Sybilla olhou as crianças com desprezo, pois agora pouco restava delas. Pendurou um pentagrama de ouro sobre elas e entoou canções do Povo Antigo sem nunca lhe falhar a voz. Os rapazes gritavam e esperneavam, mas não se conseguiam mover, espumando pela boca de frustração. Por várias vezes ela ordenou-lhes que revelassem o seu nome, mas não obedeceram, escarnecendo dela. Por vezes bateram-lhe quando se aproximava mas não cedia, impávida e indiferente aos ferimentos. Derramou-lhes água de uma fonte virgem, enfraquecendo-os um pouco, mas cedo recuperaram. A crianças ainda se encontravam vivas não devido à fé e orações dos pais, mas sim porque Sybila não sucumbia, lutando durante toda a noite e nunca demonstrando receio, mesmo quando as crianças falaram com vozes guturais.
Quando já não havia nada a fazer, Sybilla perguntou-lhes:
- O que querem vós afinal, pelo nome da Deusa?!!
- Queremos a tua alma! - gritaram os demónios em uníssono.
- Vós, demónios e espíritos, sois tão fracos que apenas se conseguem manifestar claramente no corpo dos vivos. Insignificantes, não me metem medo.
Um deles tentou possuí-la e Sybilla conseguiu vislumbrar um rosto de fumo terrível, mas o seu espírito não vacilou e repeliu o demónio com imenso poder, fazendo-o uivar de agonia.
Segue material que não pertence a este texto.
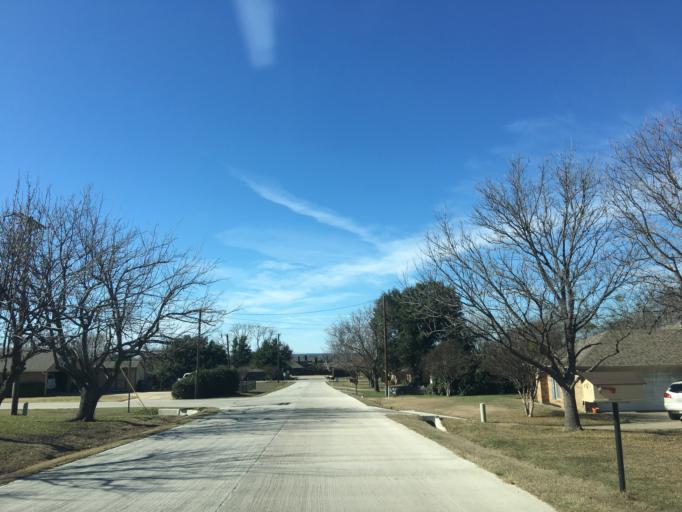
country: US
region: Texas
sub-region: Collin County
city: Prosper
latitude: 33.2403
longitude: -96.7967
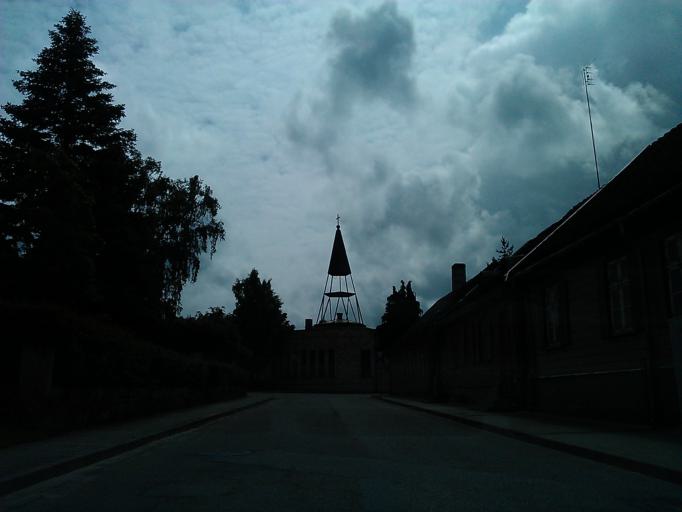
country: LV
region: Aizpute
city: Aizpute
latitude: 56.7224
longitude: 21.6052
Quando o céu começou a clarear lentamente, os demónios forçaram as crianças a sufocarem-se a si próprias e a feiticeira nada conseguiu fazer. Nessa manhã os pais das crianças gritaram de dor e amaldiçoaram Sybilla, acusando-a de ter assassinado os seus filhos.

- Foram os demónios, seus ignorantes! Desapareçam!
 Sem provas não podiam fazer muito na aldeia mas Sybilla era demasiado perspicaz para não desconfiar do clero daquela aldeia nos confins de Vaticcania. Quando pensassem que a apanhariam desprevenida, matá-la-iam.
Quando Domingo amanheceu, Sybilla banhou-se no lago e vestiu a sua túnica negra de capuz, apenas usada em ocasiões que requeriam muita coragem e concentração. Era de seda negra simples, mas havia sido fortalecida no ritual de iniciação do seu mestre. Ao contrário do que se pensava, uma feiticeira não era educada por outra, mas sim por um feiticeiro e vice-versa, de modo a poderem ter relações sexuais pela primeira vez com alguém poderoso e do sexo complementar. O seu mestre fora o primeiro homem que a tivera e único que a cativou e traiu. Mas isso era outra história.